Oh, a few suggestions followed. Someone suggested it was too short. Someone else thought the characters could be filled out. Another suggested Kurochkin is too worshipful of women: "You ought to give your women some flaws, they're too perfect," he said.

A student from the Russian Academy of Theater Arts wondered about the play's humor: "Your play was very funny," he told Kurochkin, "but I don't know why. Can you explain why your play was funny?"

"I think it's because most writers satirize other people," Kurochkin said, "but in my plays I make fun of myself."

But what prevailed that evening, aside from praise or constructive criticism, was the deep and abiding affection the public has for Kurochkin and his work. This writer has presented new work at most of the Lyubimovka festivals and it has reached the point where Lyubimovka without Kurochkin would be a disappointment in itself.

Indeed, his "Plant Eaters" was an odd and only partially accessible work, at least for those of us hearing it for the first time. It involved a princess from a bandit-filled country and her search for good sex, as well as for her stash of gold that was stolen and then recovered, although no one cares about it anymore by that time.

That surely is a pathetic description of the play, but, as the student said, it was hilarious. Throughout the short reading the audience was beside itself with laughter, electric bursts of it following each other at short intervals the entire time.
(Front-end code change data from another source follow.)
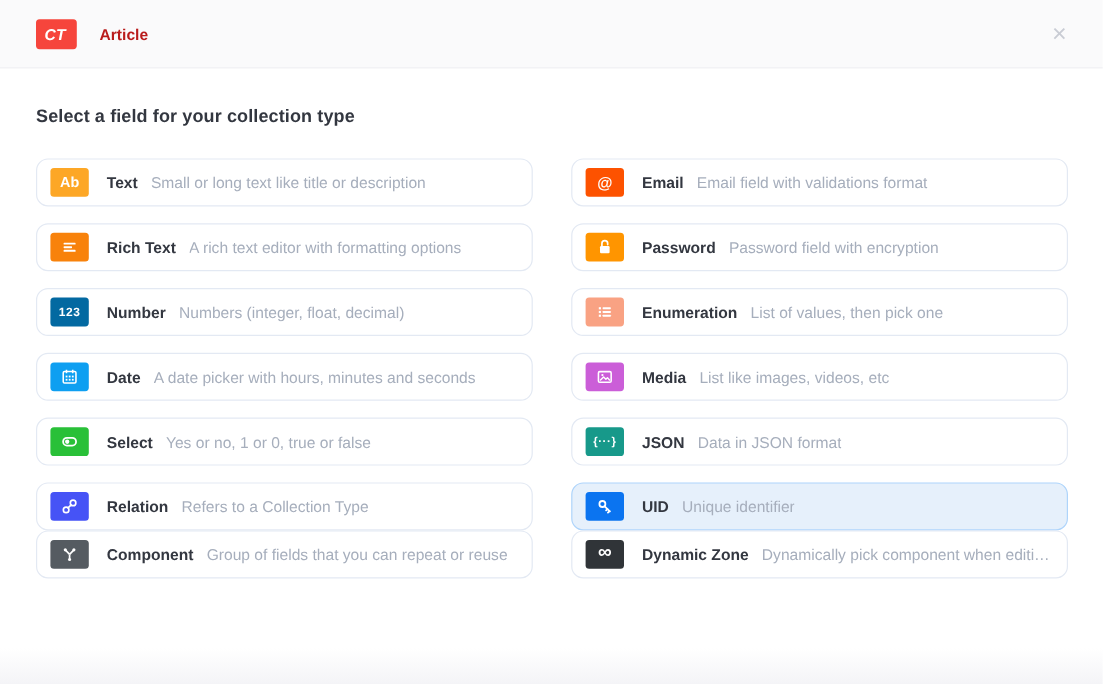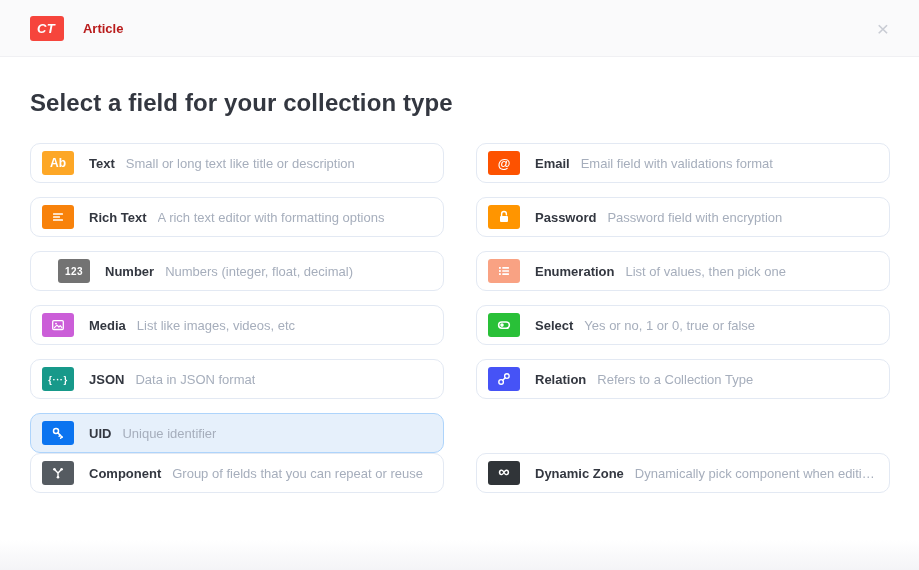--- a/index.html
+++ b/index.html
@@ -44,7 +44,7 @@
   }
   .modal-body { padding: 0 29px 0 30px; }
   .page-title {
-    font-size: 24px;
+    font-size: 15px;
     font-weight: bold;
     color: #333740;
     margin: 32px 0 26px 0;

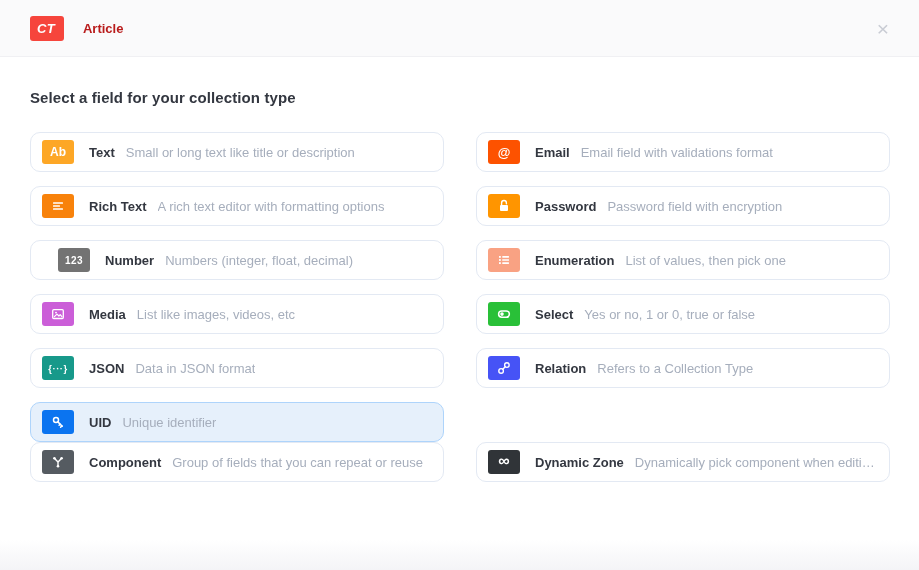--- a/index.html
+++ b/index.html
@@ -163,7 +163,7 @@
     </div>
 
     <div class="card">
-      <span class="icon fs10" style="background: #737373; margin-left: 16px;">123</span>
+      <span class="icon fs10" style="background: #0369a1;">123</span>
       <span class="field-label">Number</span>
       <span class="field-desc">Numbers (integer, float, decimal)</span>
     </div>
The fact of the matter is that praise, derision, laughter or groans are not the point at Lyubimovka. What matters are the connections that happen, plus or minus. All are to the good, because all represent a public plugged into the festival's efforts to encourage the search for new art and the sharing of diverse opinions.

Somebody else will add up the "successes" and the "failures" of Lyubimovka 2012. I will state my point of view right here: It was a triumph again because, once again, it got people involved.